The parties do not dispute that, at the time Brighton filed the Brighton/Hockey CC, LA Models was not yet a party to this action. Therefore, under the code provisions further discussed above, Brighton was authorized to assert causes of action against LA Models by filing the Brighton/LA CC, provided the causes of action alleged in that pleading “arise out of” the same occurrence or transaction set forth in Hockey’s complaint. In addition, and provided the cross-complaint included a related cause of action, Brighton was authorized to unite or join “any other causes of action [it] has against [LA Models]….” (Code Civ. Proc., § 428.30.) Hockey offers no reasoned argument to show why the Brighton/LA CC was procedurally inappropriate with respect to the claims alleged against LA Models.

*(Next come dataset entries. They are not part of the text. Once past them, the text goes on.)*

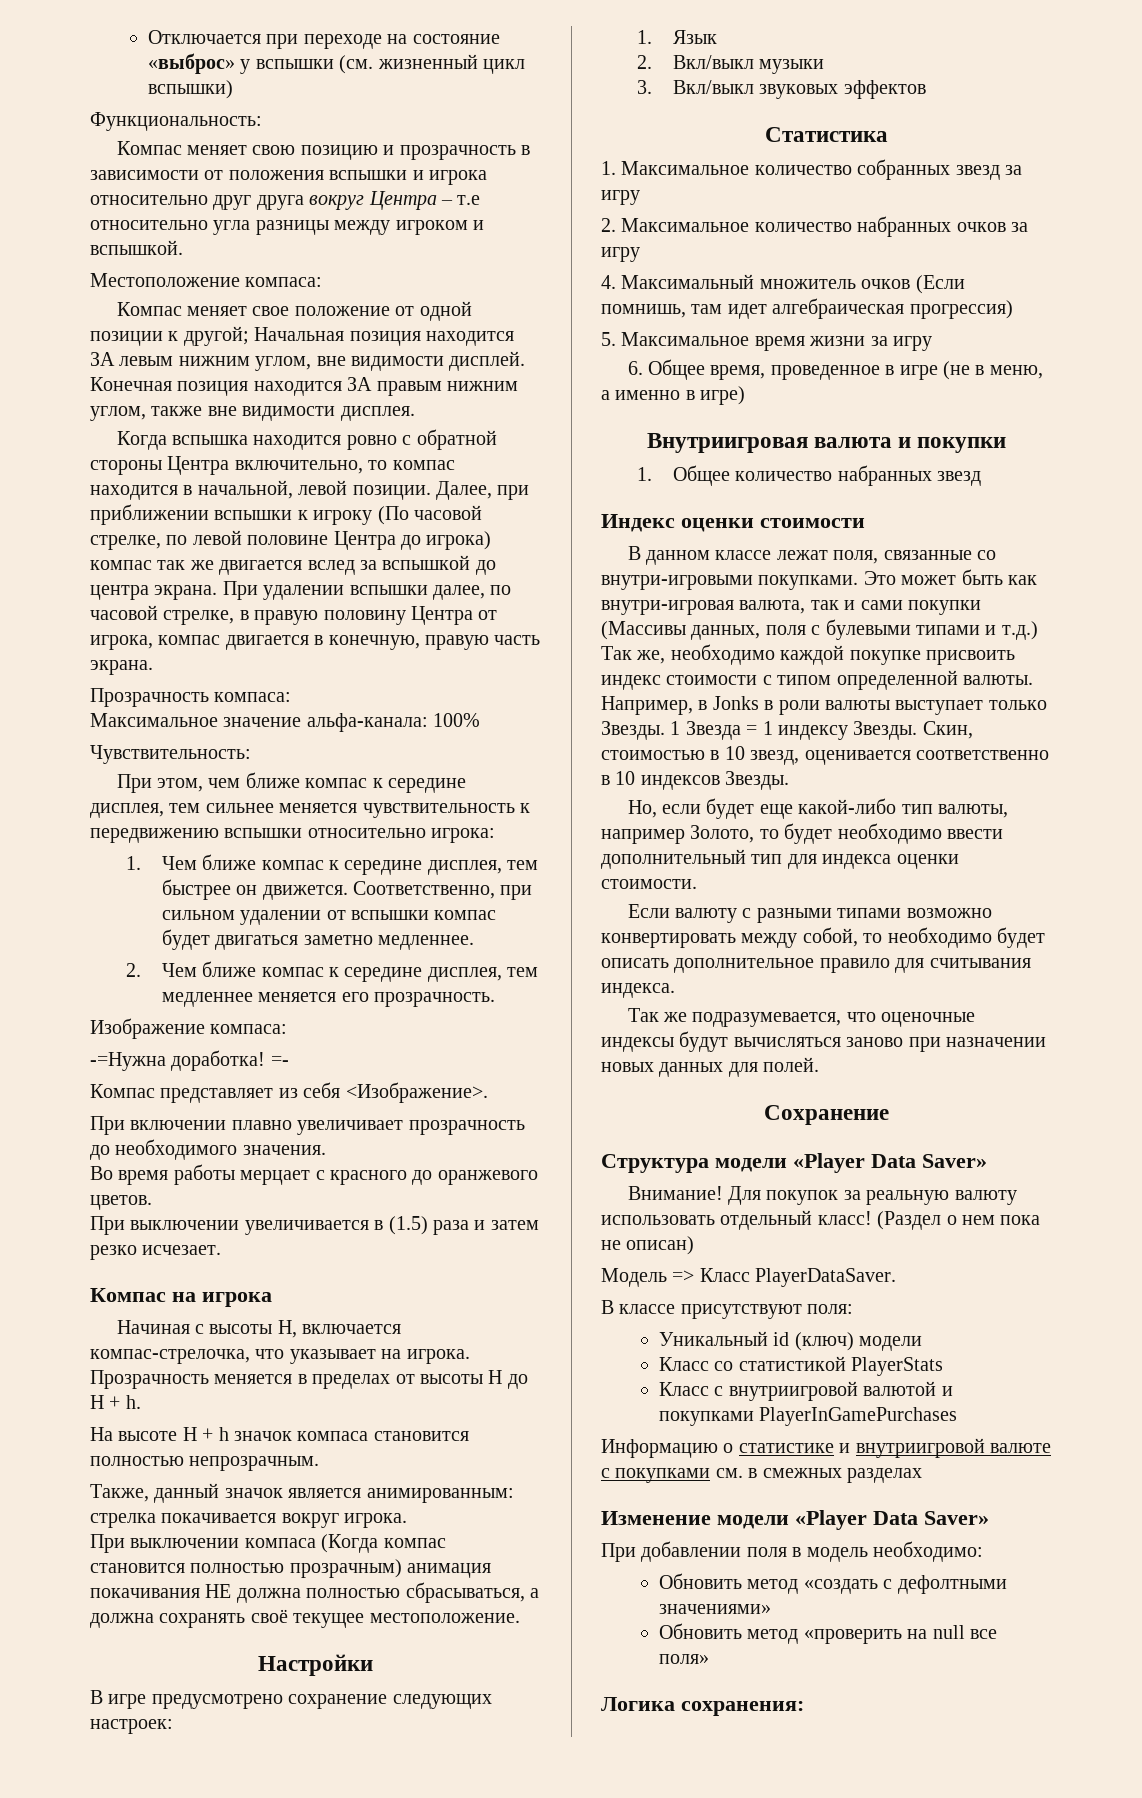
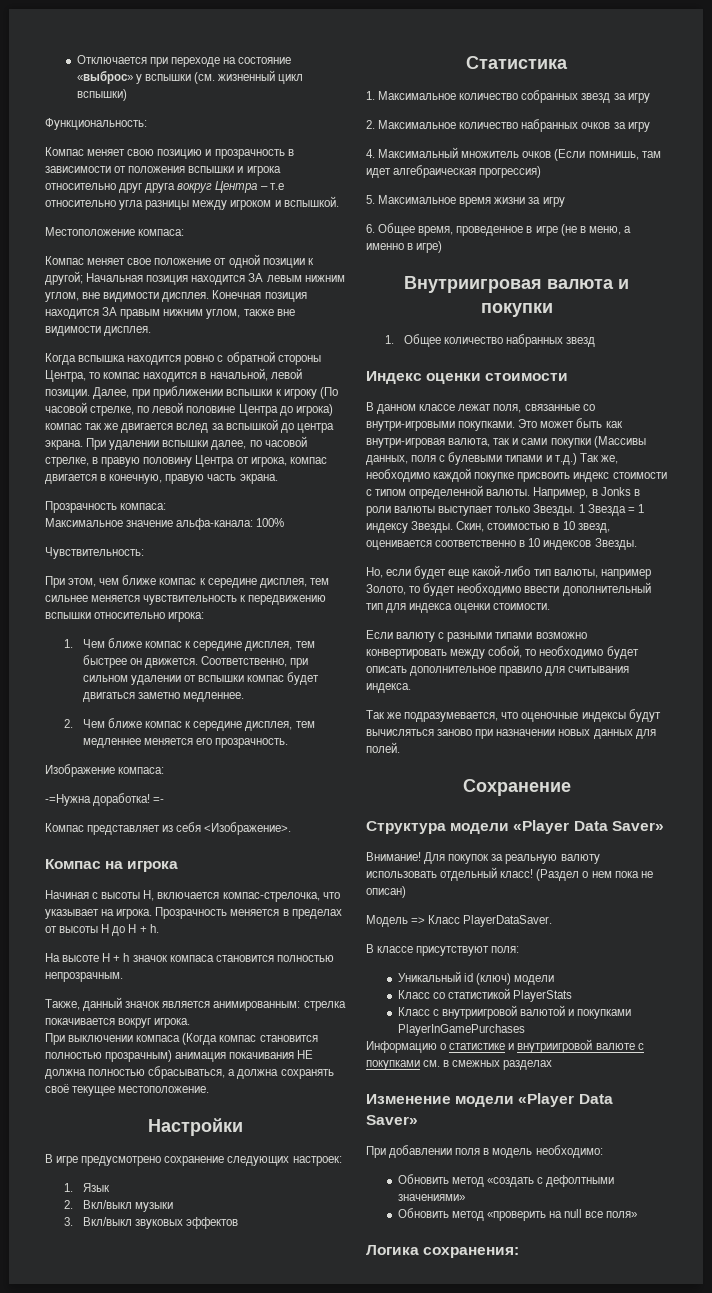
[449,351,526,371] дисплей. -> [162,292,210,302] дисплея.
[167,456,363,475] Центра включительно, -> [45,370,86,382] Центра,
[90,1116,525,1135] [90,1139,326,1160] [90,1164,538,1185] [90,1195,152,1210] [90,1216,539,1235] [90,1245,222,1260] // При включении плавно увеличивает прозрачность до необходимого значения. // Во время работы мерцает с красного до оранжевого цветов. // При выключении увеличивается в (1.5) раза и затем резко исчезает. -> (292, 828) none

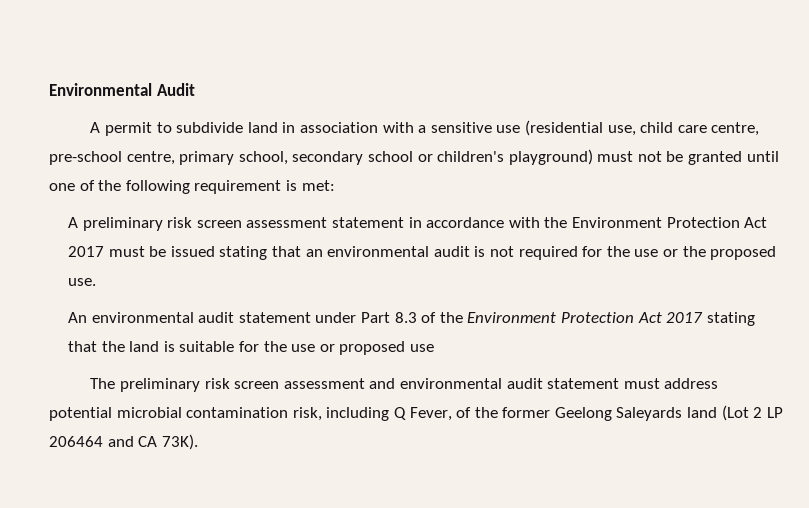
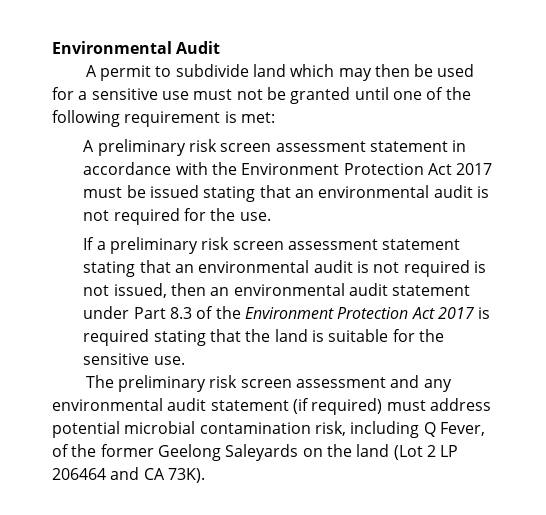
[282,120,760,136] [49,149,593,165] in association with a sensitive use (residential use, child care centre, pre-school centre, primary school, secondary school or children's playground) -> [290,64,475,81] [52,87,189,100] which may then be used for a sensitive use
[634,246,777,260] [68,278,97,286] [68,312,88,323] use or the proposed use. // An -> [239,212,271,221] [83,237,461,254] [83,260,486,277] [83,283,230,298] use. // If a preliminary risk screen assessment statement stating that an environmental audit is not required is not issued, then an
(704, 317) none -> [478,307,491,319] [83,329,150,346] is required
[291,341,434,355] use or proposed use -> [83,353,185,365] sensitive use.
[399,378,620,389] environmental audit statement -> [423,379,452,392] [52,398,383,415] any environmental audit statement (if required)
(683, 414) none -> [302,444,352,457] on the

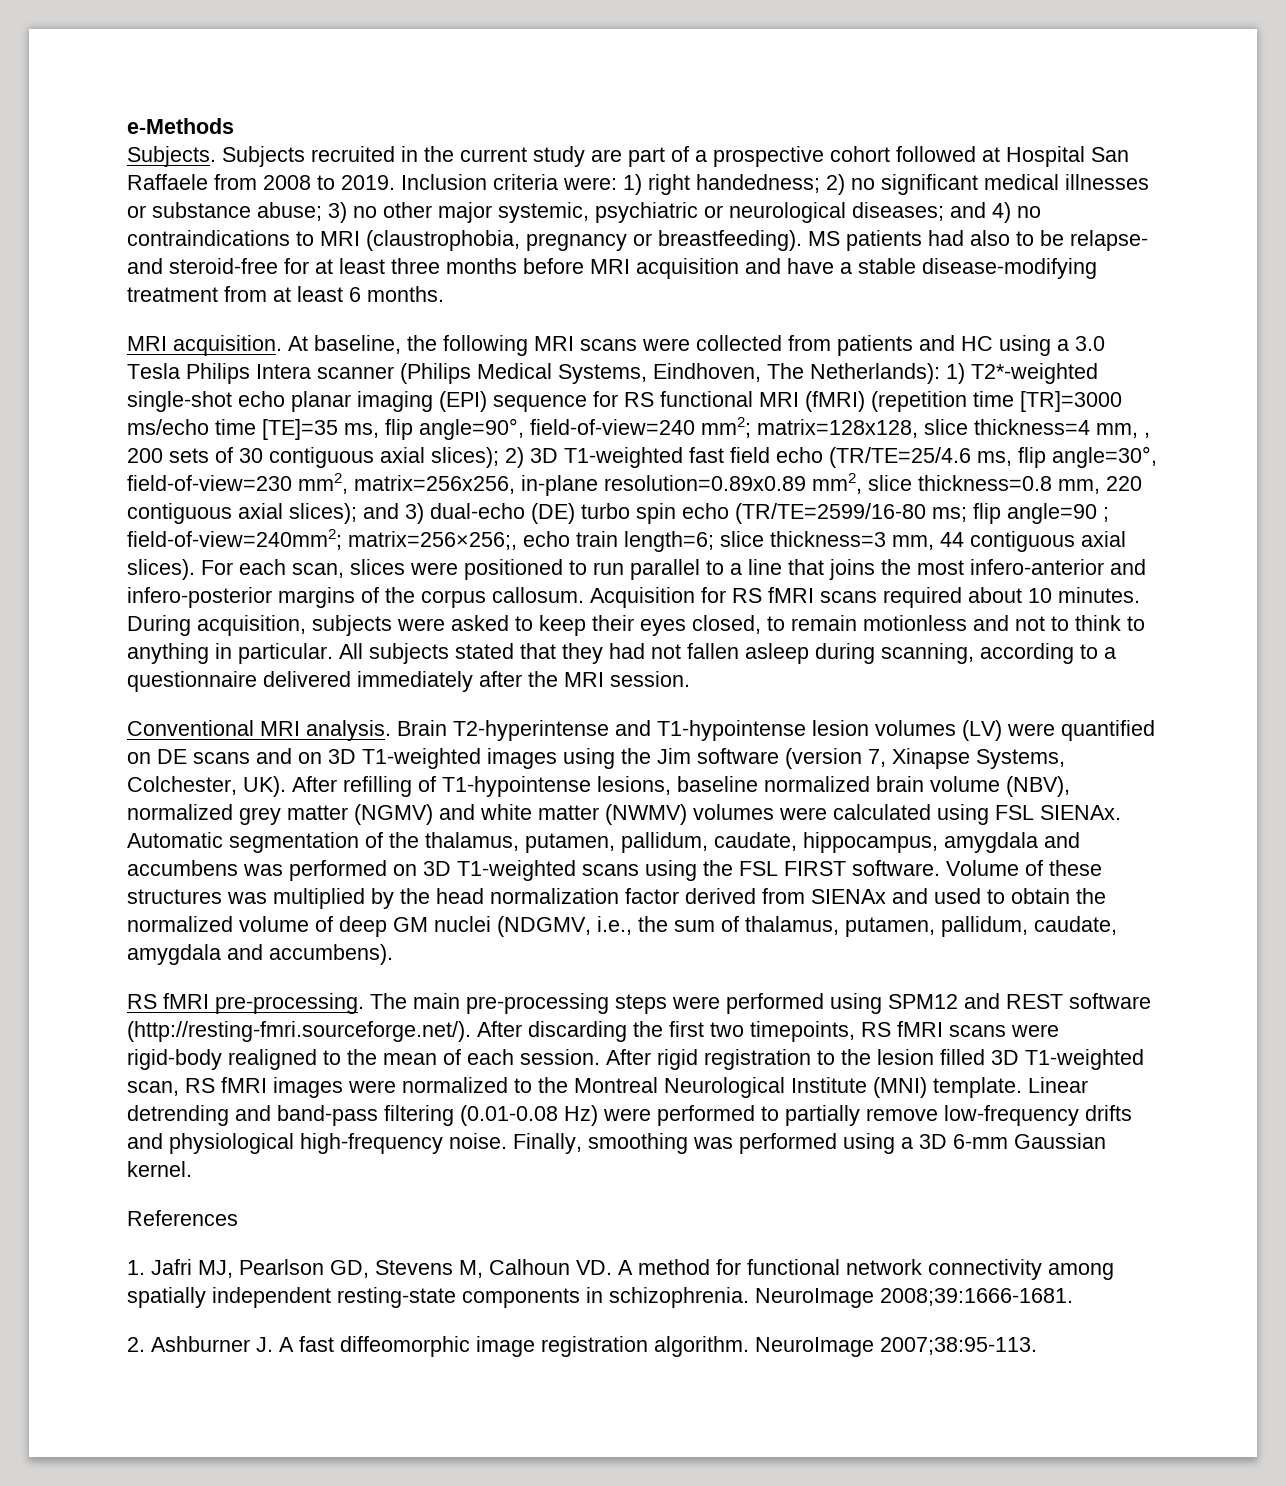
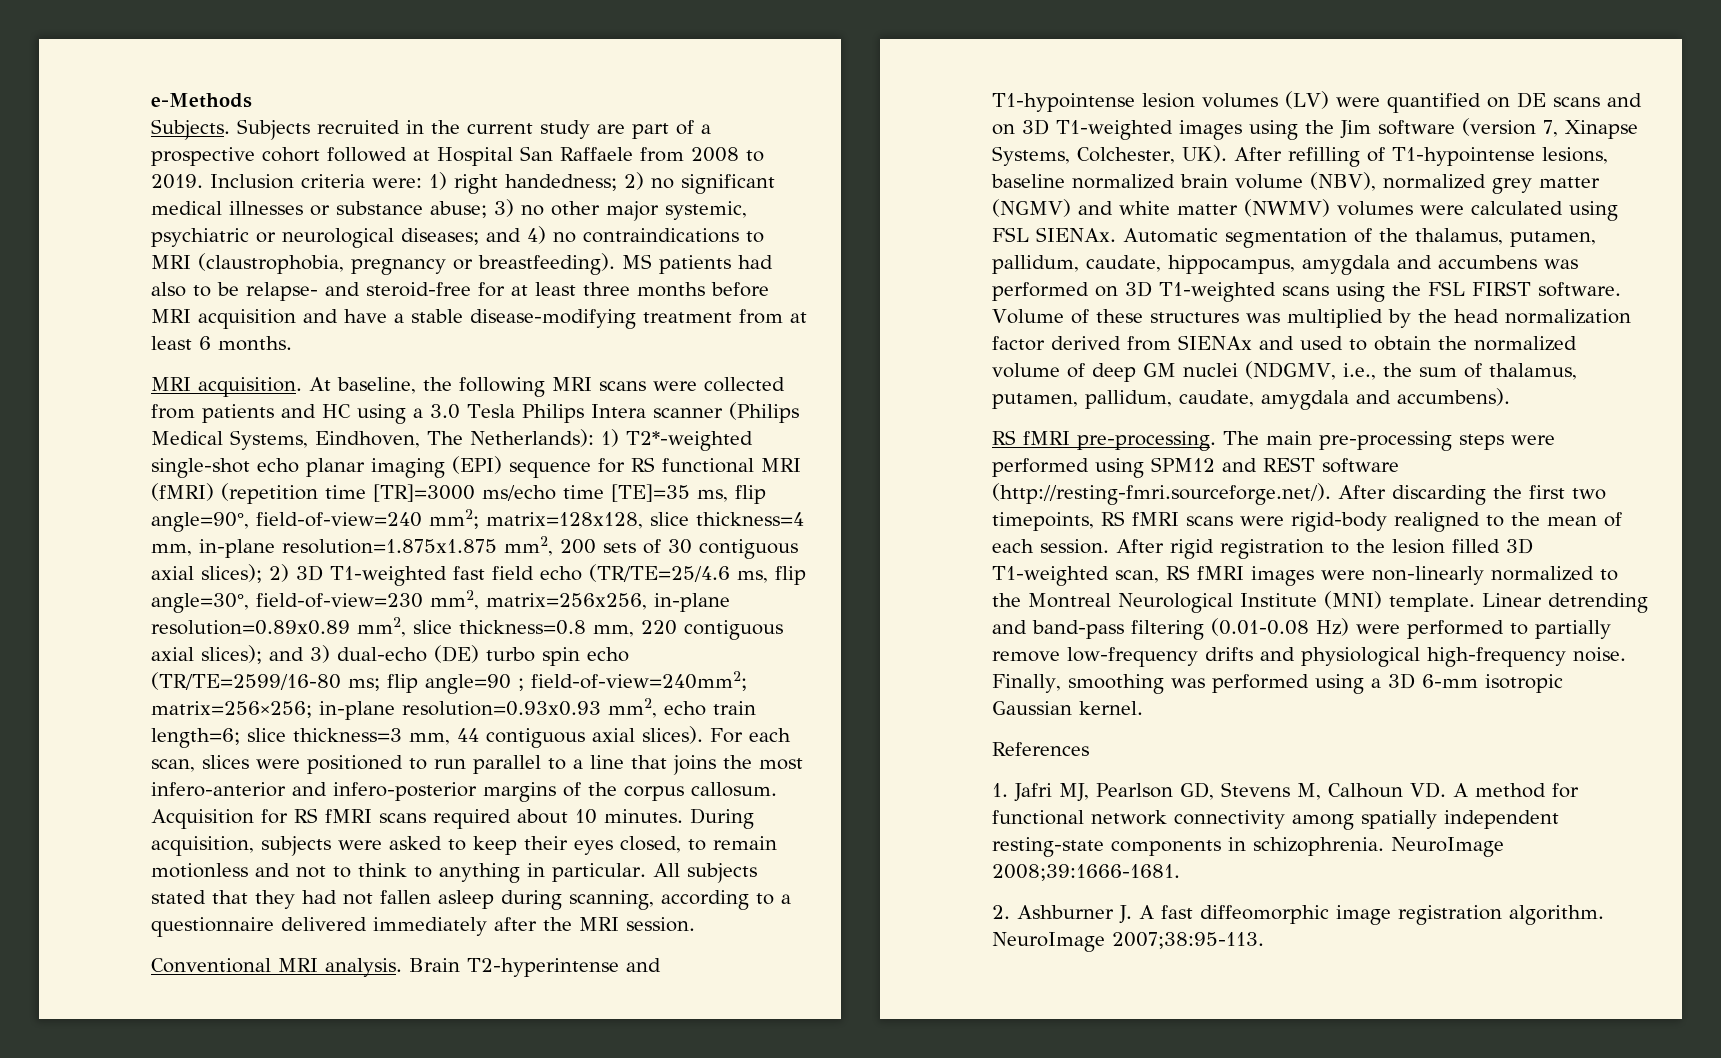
[1144,432,1150,438] , -> [199,536,553,558] in-plane resolution=1.875x1.875 mm2,
[348,531,517,550] matrix=256×256;, -> [151,698,657,720] matrix=256×256; in-plane resolution=0.93x0.93 mm2,
(396, 1086) none -> [1372,566,1484,585] non-linearly
(1008, 1141) none -> [1484,674,1563,693] isotropic

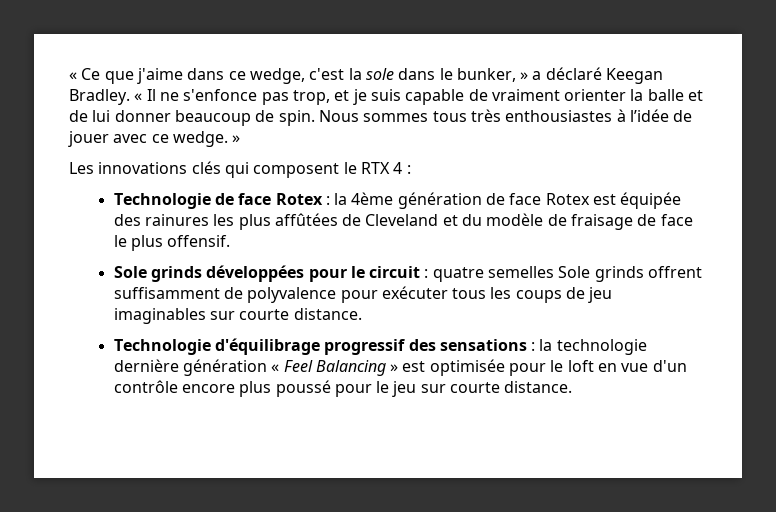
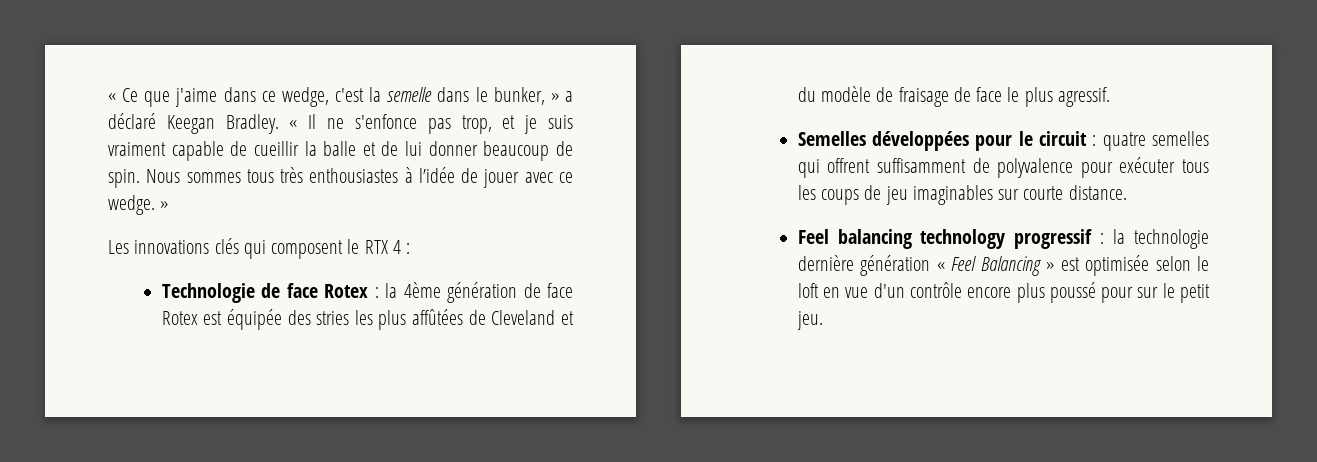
[365,68,394,80] sole -> [387,87,433,102] semelle
(401, 95) none -> [108,142,166,156] vraiment
[491,89,627,101] vraiment orienter -> [253,141,299,156] cueillir
[144,214,209,226] rainures -> [316,311,350,325] stries
[167,235,231,247] [113,266,202,282] offensif. // Sole grinds -> [1057,87,1110,107] [797,131,866,146] agressif. // Semelles
[558,266,644,282] Sole grinds -> [797,159,820,178] qui
[113,338,527,355] Technologie d'équilibrage progressif des sensations -> [797,229,1093,249] Feel balancing technology progressif
[509,363,547,376] pour -> [1155,256,1191,271] selon
[376,381,573,397] le jeu sur courte distance. -> [1137,283,1210,303] [796,311,823,330] sur le petit jeu.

Though Hockey argues in a conclusory manner that the Brighton/LA Models CC operates as an amendment to the Brighton/Hockey CC, Hockey fails to provide any reasoned legal argument to support this conclusion. For example, though a cross-complaint filed pursuant to the provisions further discussed above must be filed as “a separate document” (Code Civ. Proc., § 428.40), Hockey fails to explain, with reasoned argument, why this provision, or those cited above, prohibit Brighton from separately filing the Brighton/LA CC.

By way of further example, Hockey also fails to offer reasoned argument showing why Brighton was required to obtain leave to amend the Brighton/Hockey CC in order to allege related or permissible causes of action against LA Models. Hockey also fails to cite any statutory provisions which, expressly or by inference, require a defendant such as Brighton to assert all compulsory or permissive claims in one cross-complaint, or which would prohibit Brighton from separately filing a cross-complaint alleging permissive claims against another party.

For all reasons discussed above, it appears to the Court that Brighton intended to allege in the Brighton/LA Cross-Complaints separate causes of action against LA Models only, apart from the compulsory claims alleged against Hockey in the Brighton/Hockey CC. The Court’s records also reflect that Brighton did not seek leave to amend and did not dismiss the Brighton/Hockey CC. For example, the request for dismissal filed by Brighton on August 30, 2024, states that Brighton dismisses its independent action as to LA Models only, and not as to any claims remaining against Hockey.

The examples provided above are intended to be illustrative but not exhaustive. As the moving party, Hockey bears the burden to prove “every fact essential to the relief requested.” (Corns v. Miller (1986) 181 Cal.App.3d 195, 200.) The Brighton/LA Cross-Complaints are directed to a different party and allege theories of liability which, though arising from the same transaction or occurrence, are qualitatively different from those alleged in the Brighton/Hockey CC. For these reasons, Hockey has failed to show, with reasoned factual and legal argument, why the filing of the Brighton/LA Cross-Complaints caused or constitute an amendment to the Brighton/Hockey CC, or operated as a dismissal of Hockey as a cross-defendant in this action.

Hockey also appears to concede that the motion is untimely under section 438, pursuant to which the motion may not be made “if a pretrial conference order has been entered pursuant to Section 575, or within 30 days of the date the action is initially set for trial, whichever is later, unless the court otherwise permits.” (Code Civ. Proc., § 438, subd. (e).) Considering the matters further discussed herein, the Court is not inclined to permit the late filing of the motion. (Korchemny v. Piterman (2021) 68 Cal.App.5th 1032, 1054 [section 438, subdivision (e) “allows courts the broadest of discretion” to permit the motion].)